Digital watermarking has become an established media security mechanism and some see a trend towards an even wider use in the near future (Rosenblatt, 2007). Since the emergence of digital watermarking as an independent field of research more than 20 years ago (Anderson, 1996; Cox & Miller, 2002), a lot of progress has been made in imperceptibly embedding information (the watermark) into all kinds of digital media. There are algorithms for images, audio, and video but also text, 3D models, and even 3D surfaces (Belloni et al., 2006). The same holds true for retrieving (not extracting) the embedded information from watermarked media, which is naturally very closely connected to the embedding process.

All watermarking algorithms (or schemes) share basic properties like capacity, transparency, or robustness.
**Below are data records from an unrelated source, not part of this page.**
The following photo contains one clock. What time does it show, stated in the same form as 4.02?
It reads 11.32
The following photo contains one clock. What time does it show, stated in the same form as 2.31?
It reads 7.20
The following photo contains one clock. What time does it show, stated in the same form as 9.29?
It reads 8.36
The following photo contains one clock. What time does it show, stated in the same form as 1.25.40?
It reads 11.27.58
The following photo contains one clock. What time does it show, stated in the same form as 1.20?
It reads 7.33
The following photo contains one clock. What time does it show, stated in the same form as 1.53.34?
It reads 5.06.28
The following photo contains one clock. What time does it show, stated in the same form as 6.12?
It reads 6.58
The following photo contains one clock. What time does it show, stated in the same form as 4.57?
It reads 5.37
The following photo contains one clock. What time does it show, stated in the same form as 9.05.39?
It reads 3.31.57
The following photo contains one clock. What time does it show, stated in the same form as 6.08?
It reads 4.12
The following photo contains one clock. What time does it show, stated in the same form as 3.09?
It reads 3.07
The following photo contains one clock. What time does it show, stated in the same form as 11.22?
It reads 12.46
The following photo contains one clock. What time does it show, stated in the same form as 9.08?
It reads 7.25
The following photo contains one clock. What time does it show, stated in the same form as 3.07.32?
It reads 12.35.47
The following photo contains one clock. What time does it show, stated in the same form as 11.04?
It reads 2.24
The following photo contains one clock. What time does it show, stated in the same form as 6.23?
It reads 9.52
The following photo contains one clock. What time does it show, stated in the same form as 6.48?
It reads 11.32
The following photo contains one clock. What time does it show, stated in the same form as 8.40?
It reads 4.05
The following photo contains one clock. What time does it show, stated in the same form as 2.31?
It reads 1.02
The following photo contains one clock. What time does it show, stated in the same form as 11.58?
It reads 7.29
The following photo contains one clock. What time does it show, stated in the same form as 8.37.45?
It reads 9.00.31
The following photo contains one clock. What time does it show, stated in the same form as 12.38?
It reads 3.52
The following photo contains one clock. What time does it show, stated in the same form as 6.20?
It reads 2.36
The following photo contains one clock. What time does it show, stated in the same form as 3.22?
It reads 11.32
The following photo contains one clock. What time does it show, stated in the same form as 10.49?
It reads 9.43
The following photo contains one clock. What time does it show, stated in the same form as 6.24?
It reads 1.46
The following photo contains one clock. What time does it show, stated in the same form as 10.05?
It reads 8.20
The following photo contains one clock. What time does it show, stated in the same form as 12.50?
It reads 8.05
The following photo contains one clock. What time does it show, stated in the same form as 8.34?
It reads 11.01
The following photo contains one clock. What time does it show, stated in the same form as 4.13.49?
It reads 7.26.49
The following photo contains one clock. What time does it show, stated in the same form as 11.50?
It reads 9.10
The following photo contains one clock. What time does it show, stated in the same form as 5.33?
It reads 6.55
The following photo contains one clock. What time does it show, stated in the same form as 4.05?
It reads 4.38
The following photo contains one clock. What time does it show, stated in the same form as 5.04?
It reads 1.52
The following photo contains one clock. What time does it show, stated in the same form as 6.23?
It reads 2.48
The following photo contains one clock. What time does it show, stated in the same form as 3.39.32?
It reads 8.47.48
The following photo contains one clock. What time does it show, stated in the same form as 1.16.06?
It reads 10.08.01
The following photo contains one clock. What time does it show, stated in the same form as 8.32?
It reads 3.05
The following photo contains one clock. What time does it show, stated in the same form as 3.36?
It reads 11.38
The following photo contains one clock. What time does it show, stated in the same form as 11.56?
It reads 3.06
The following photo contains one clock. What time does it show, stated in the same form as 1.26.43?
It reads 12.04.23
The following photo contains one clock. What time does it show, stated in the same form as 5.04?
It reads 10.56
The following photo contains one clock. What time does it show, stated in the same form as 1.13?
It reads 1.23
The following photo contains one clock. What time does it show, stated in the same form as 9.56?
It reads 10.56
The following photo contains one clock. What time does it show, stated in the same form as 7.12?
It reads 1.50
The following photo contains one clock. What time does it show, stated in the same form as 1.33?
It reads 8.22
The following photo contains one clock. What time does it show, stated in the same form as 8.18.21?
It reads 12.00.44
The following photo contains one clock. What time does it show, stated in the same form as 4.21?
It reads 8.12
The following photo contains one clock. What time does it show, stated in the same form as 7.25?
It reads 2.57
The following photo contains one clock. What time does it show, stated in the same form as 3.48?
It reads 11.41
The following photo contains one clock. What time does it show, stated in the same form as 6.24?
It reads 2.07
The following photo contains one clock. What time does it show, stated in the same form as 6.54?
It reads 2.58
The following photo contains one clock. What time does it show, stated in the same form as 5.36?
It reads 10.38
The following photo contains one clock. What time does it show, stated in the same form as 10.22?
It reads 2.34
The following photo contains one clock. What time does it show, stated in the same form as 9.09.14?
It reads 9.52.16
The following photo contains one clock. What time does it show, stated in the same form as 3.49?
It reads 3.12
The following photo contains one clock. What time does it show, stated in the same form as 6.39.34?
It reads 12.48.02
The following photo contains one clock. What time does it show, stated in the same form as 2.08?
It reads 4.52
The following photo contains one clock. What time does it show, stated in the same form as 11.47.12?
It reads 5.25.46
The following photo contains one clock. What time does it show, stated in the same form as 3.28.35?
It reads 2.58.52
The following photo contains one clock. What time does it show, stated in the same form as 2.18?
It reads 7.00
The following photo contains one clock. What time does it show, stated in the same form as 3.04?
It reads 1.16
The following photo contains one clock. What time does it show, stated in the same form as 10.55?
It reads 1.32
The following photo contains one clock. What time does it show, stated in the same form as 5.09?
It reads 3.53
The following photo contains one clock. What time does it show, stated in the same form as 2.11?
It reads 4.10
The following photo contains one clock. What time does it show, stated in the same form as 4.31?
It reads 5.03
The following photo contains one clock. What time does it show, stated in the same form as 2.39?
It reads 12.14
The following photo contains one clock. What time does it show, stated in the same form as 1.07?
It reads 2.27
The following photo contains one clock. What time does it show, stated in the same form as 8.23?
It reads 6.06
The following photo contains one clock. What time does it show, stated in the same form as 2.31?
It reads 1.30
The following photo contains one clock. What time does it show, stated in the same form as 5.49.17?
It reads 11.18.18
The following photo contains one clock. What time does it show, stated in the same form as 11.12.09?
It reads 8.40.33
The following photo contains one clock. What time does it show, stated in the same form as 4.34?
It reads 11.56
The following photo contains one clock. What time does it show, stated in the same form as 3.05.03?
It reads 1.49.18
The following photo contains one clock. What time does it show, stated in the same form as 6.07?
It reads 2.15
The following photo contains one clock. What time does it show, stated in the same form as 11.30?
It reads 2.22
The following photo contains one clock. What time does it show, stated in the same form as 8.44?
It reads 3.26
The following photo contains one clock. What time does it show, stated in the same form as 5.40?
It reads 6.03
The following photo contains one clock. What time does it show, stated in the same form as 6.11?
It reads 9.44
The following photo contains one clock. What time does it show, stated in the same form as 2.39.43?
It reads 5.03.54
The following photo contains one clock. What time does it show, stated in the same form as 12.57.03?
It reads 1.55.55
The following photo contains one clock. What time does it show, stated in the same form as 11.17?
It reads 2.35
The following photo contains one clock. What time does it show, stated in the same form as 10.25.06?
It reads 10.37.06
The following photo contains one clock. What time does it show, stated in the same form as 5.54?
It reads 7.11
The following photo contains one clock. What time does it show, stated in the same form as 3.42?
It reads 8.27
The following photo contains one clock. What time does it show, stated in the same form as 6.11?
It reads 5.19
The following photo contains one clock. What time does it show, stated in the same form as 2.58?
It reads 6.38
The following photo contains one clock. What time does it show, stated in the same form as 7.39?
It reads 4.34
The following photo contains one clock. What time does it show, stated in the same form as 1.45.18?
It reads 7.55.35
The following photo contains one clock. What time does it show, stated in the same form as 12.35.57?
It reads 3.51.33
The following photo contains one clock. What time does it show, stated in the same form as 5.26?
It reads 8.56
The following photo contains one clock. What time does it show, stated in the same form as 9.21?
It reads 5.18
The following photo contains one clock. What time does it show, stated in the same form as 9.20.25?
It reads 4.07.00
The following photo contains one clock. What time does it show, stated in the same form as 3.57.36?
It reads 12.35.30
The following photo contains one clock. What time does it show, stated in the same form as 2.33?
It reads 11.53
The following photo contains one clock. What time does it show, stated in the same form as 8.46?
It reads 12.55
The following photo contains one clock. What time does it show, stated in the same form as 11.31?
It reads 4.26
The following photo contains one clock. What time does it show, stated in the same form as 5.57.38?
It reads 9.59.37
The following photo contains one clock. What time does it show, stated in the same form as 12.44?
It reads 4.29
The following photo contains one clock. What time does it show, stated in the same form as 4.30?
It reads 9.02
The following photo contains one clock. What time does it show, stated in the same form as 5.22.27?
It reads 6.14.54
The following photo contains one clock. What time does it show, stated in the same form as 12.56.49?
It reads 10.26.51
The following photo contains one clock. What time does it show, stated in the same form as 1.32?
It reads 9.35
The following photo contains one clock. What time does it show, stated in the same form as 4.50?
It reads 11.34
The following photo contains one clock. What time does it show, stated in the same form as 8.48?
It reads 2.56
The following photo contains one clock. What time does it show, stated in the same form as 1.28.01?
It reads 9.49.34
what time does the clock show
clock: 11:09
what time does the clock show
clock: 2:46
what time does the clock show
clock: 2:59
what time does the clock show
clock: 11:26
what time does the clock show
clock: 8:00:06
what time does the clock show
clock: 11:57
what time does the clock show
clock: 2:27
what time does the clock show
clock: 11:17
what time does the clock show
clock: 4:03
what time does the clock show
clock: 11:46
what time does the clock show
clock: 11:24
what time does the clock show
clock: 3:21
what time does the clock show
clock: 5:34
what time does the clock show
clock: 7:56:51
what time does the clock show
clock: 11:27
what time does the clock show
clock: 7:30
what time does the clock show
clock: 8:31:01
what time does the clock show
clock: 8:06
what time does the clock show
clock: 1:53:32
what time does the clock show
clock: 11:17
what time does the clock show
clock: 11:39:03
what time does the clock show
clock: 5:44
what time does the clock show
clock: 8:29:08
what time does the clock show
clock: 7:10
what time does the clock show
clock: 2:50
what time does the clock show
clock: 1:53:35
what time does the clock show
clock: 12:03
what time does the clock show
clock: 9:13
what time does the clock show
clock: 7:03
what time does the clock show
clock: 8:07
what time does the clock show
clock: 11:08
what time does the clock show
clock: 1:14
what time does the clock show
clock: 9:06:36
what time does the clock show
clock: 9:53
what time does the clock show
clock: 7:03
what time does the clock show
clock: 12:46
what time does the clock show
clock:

Capacity describes how much information can be embedded. Transparency measures the (im-)perceptibility or fidelity, that is, how much (or less) does the watermark degrade the quality of the carrier medium. And robustness describes how much the embedded information changes when the carrier medium is altered (Cox, Miller, & Bloom, 2002). The type of information embedded plus the special properties of the watermarking scheme define possible application fields for the scheme.

An important field of application for digital watermarking is copyright protection. For this, information about the (copyright) owner of the medium to protect or, better, information about the receiver of the medium like customer or transaction IDs is embedded using robust watermarking schemes. The latter ensures that the source (or at least the buyer) of an illegally published medium can be identified. This is often called transaction or forensic watermarking (see also chapter XV, Traitor Tracing for Multimedia Forensics).

It might sound trivial, but in order to retrieve a watermark from any medium, one needs to have access to this medium, that is, the medium in question needs to be found first. This is a true challenge and this chapter discusses important issues when searching for watermarked content on the Internet.

This chapter is organised as follows: In the Background section, we discuss some fundamentals of the Internet and how currently copyright violations are dealt with. We will also see that watermarking is only a passive protection mechanism and needs an active component that completes the protection. This active part can be fulfilled by a search mechanism for watermarked content on the Internet as described in the Concept section. There, a media search framework is introduced that structures such a search and delegates it to specialised components. We show in the Media content distribution forensics section, how such a search framework can concretely be used to search various networks and what strategies should be taken in order to reduce the number of files that need to be checked for watermarks. Finally, some future research directions will conclude the chapter.